Copy every line of the material below word for word, leaving out the pictures.

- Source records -
[start]

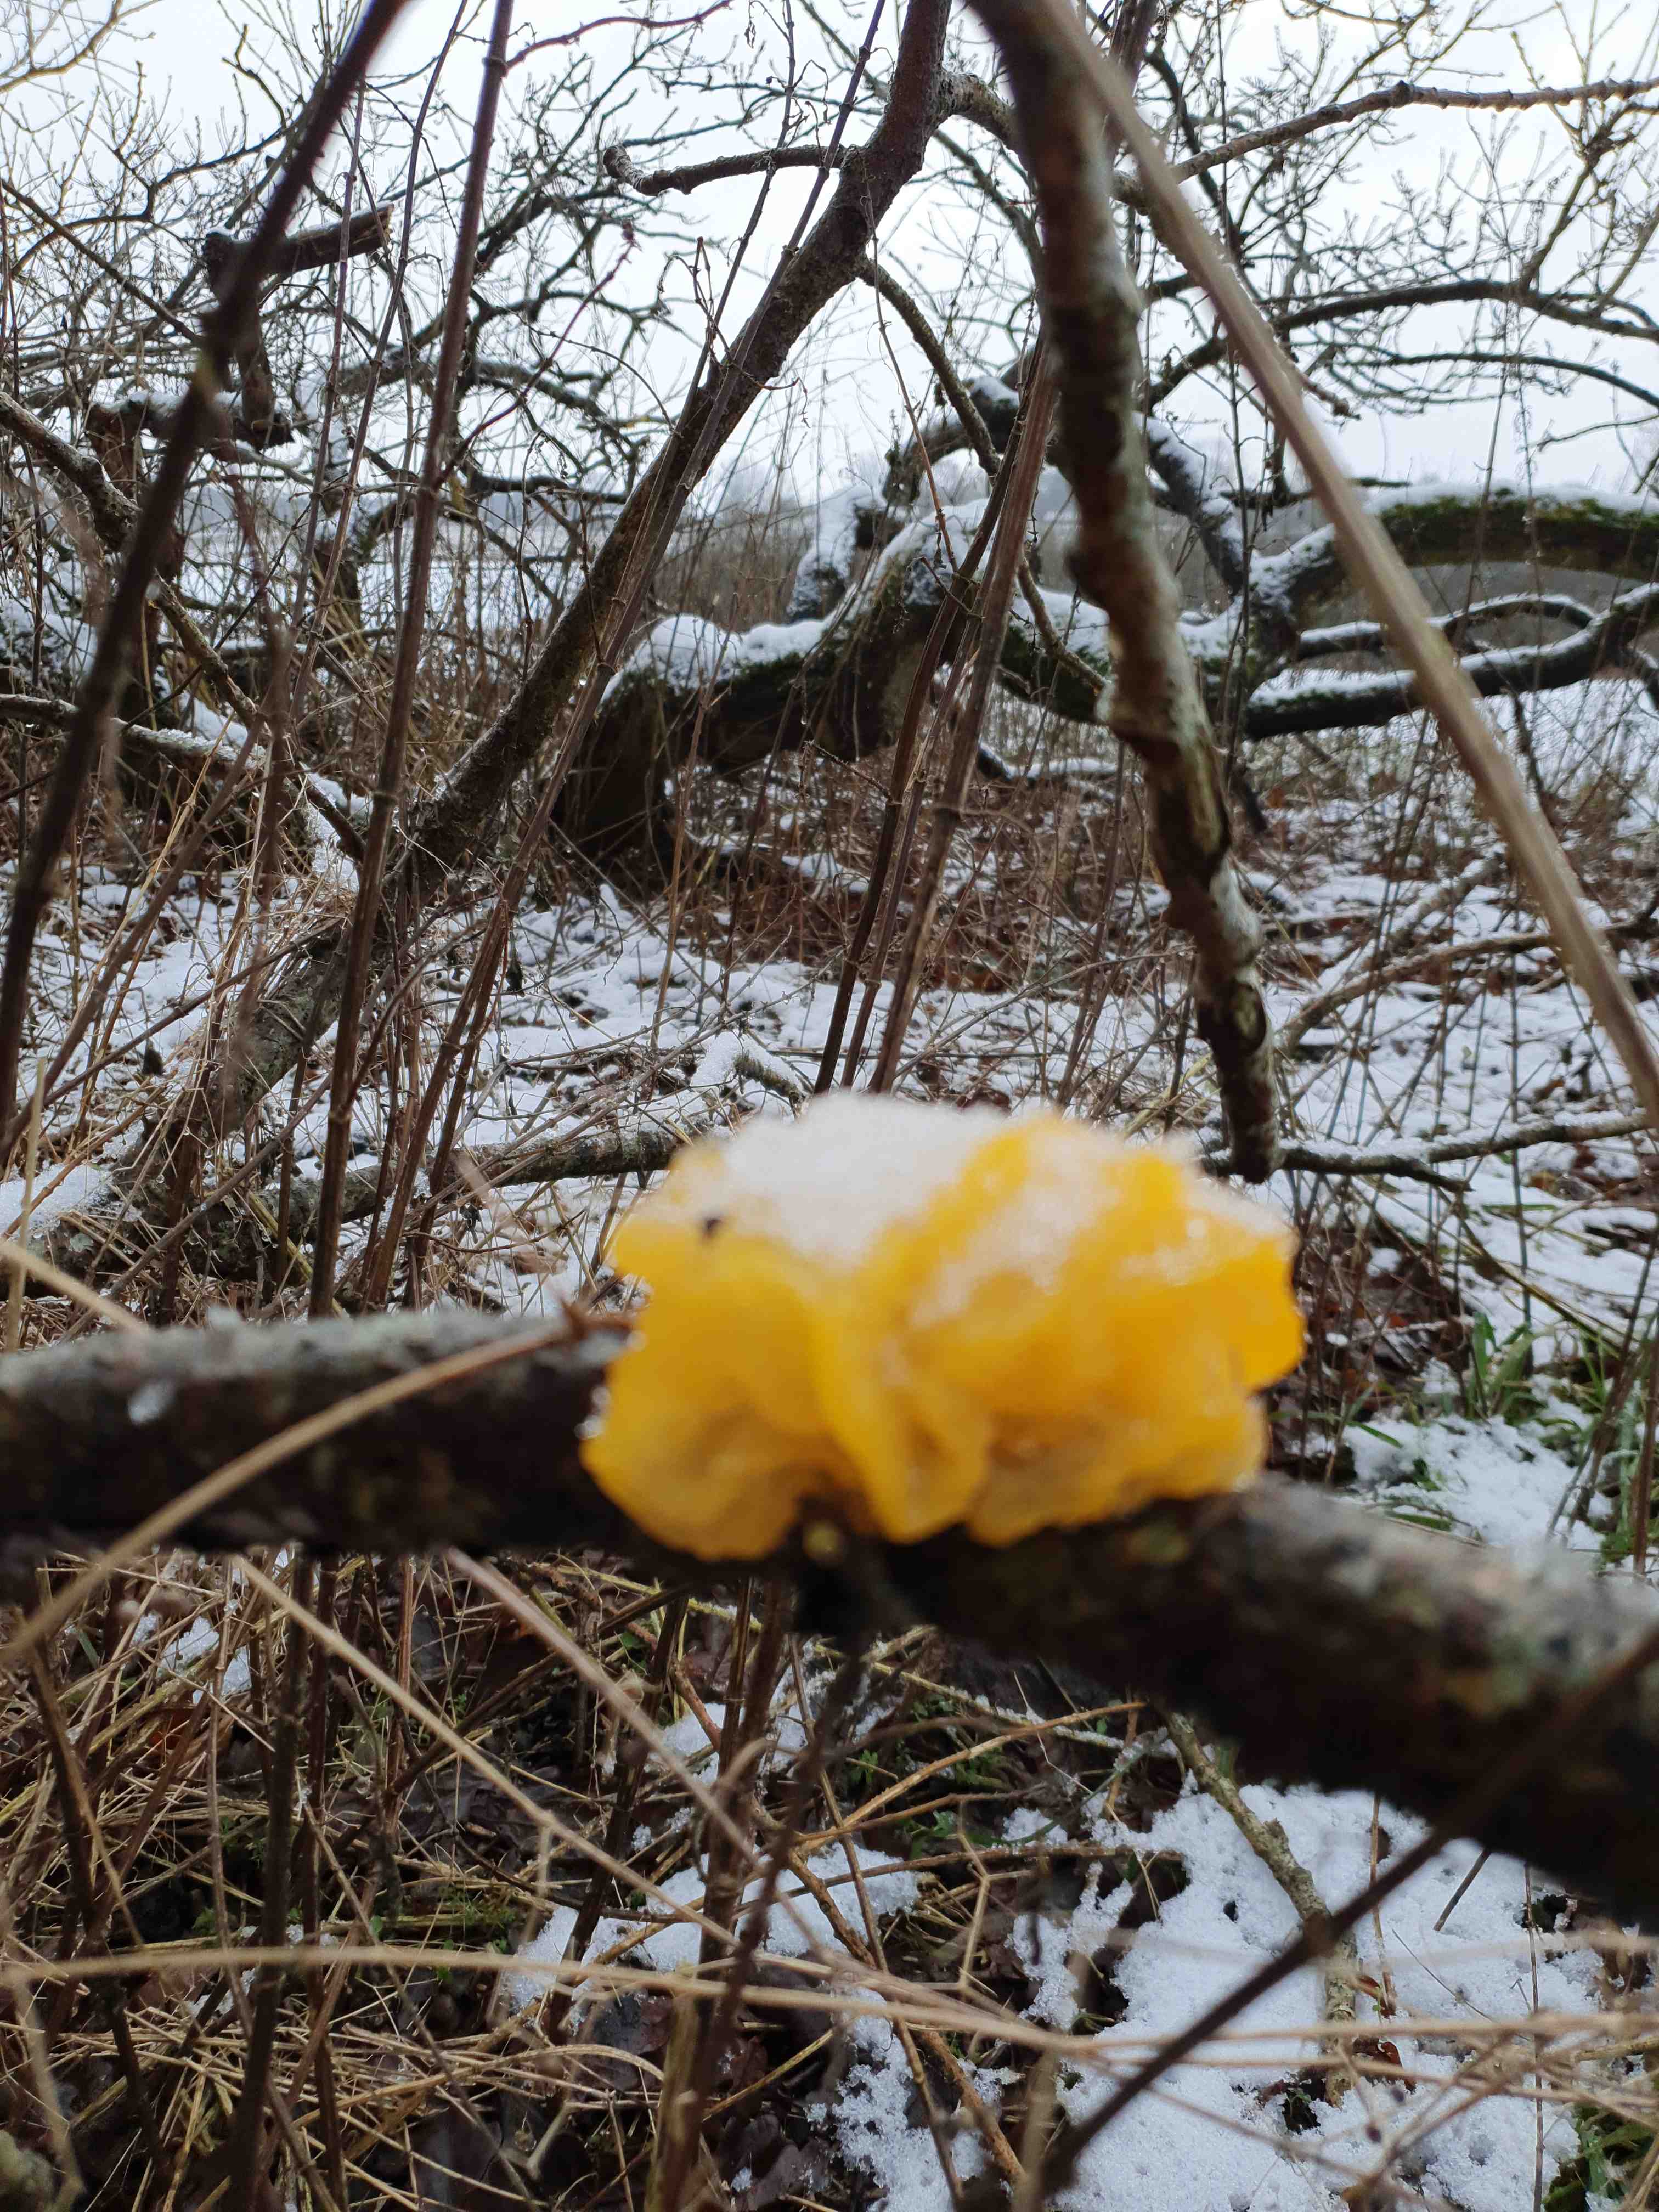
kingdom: Fungi
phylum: Basidiomycota
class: Tremellomycetes
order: Tremellales
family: Tremellaceae
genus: Tremella
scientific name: Tremella mesenterica
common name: gul bævresvamp
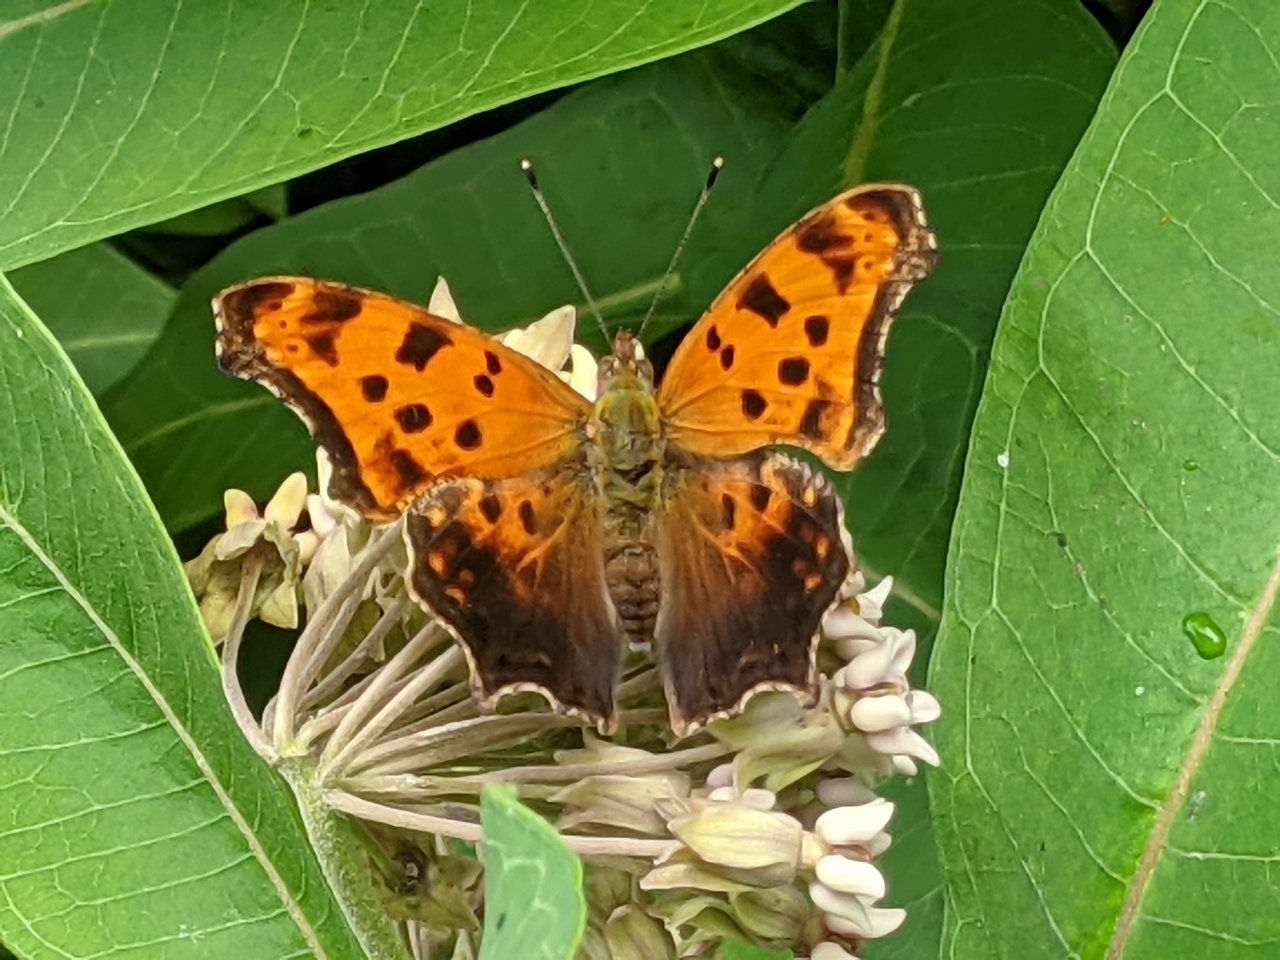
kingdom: Animalia
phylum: Arthropoda
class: Insecta
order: Lepidoptera
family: Nymphalidae
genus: Polygonia
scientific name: Polygonia comma
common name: Eastern Comma
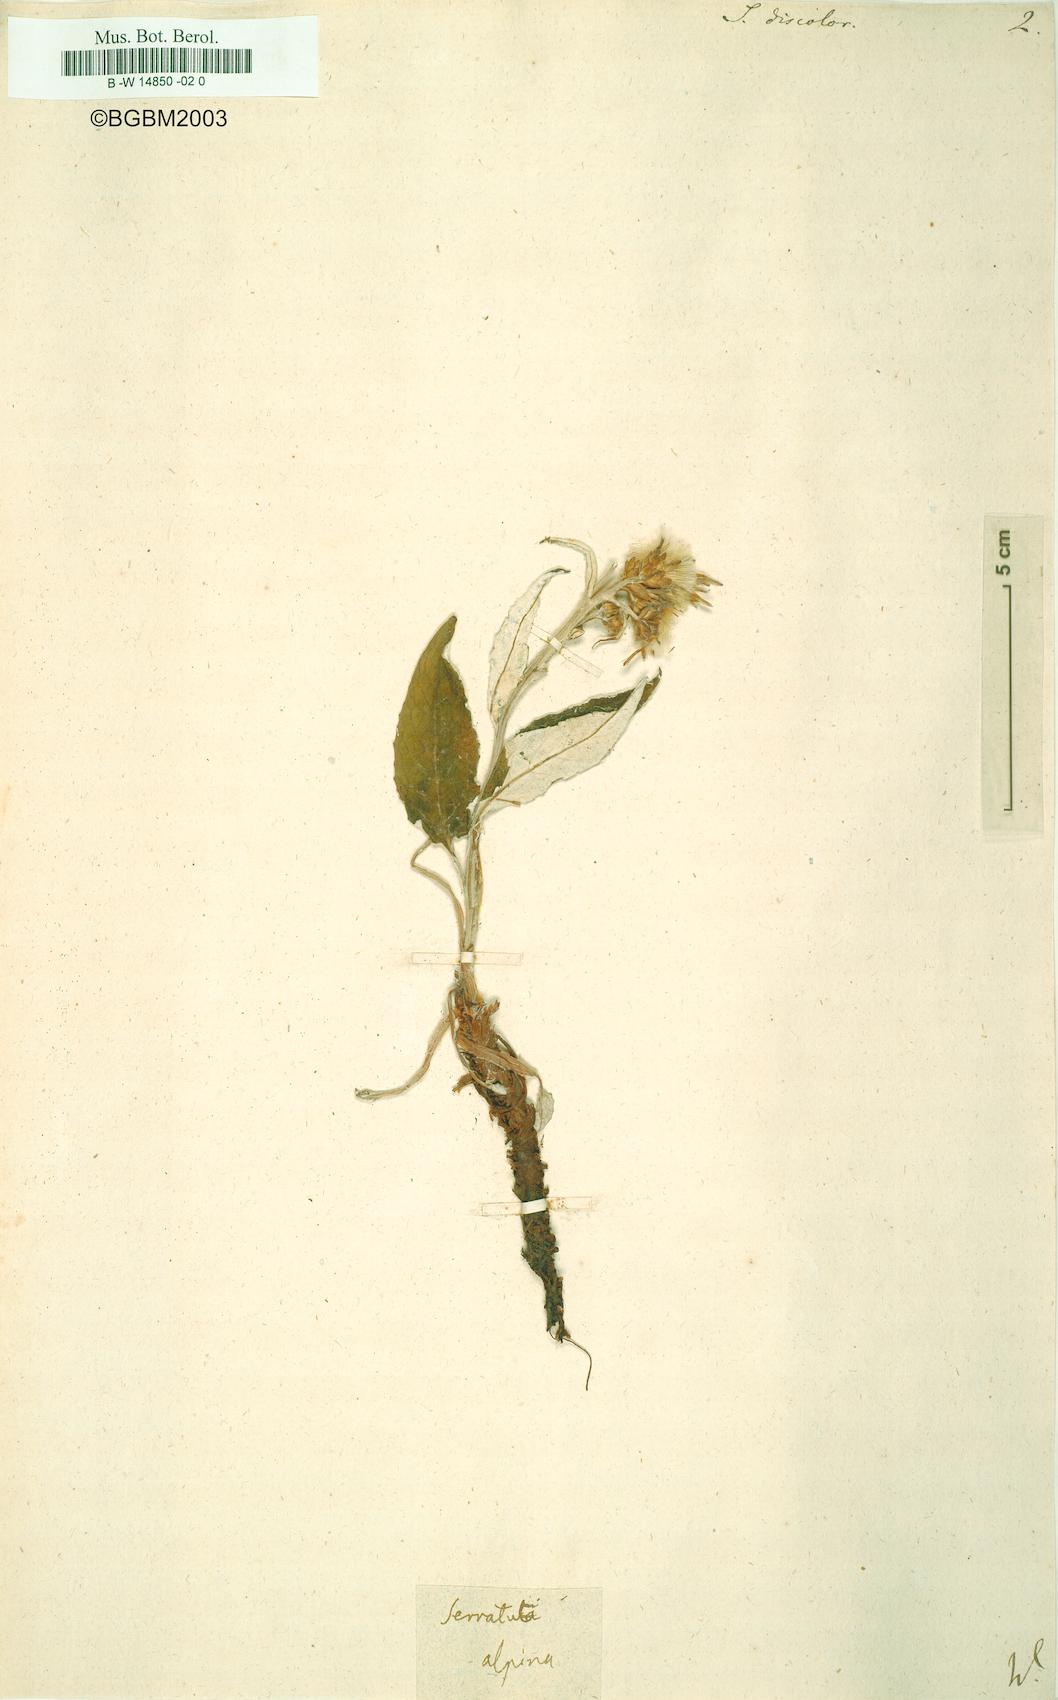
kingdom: Plantae
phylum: Tracheophyta
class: Magnoliopsida
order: Asterales
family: Asteraceae
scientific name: Asteraceae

[end]

- Written solution -
kingdom: Fungi
phylum: Basidiomycota
class: Tremellomycetes
order: Tremellales
family: Tremellaceae
genus: Tremella
scientific name: Tremella mesenterica
common name: gul bævresvamp
kingdom: Animalia
phylum: Arthropoda
class: Insecta
order: Lepidoptera
family: Nymphalidae
genus: Polygonia
scientific name: Polygonia comma
common name: Eastern Comma
kingdom: Plantae
phylum: Tracheophyta
class: Magnoliopsida
order: Asterales
family: Asteraceae
scientific name: Asteraceae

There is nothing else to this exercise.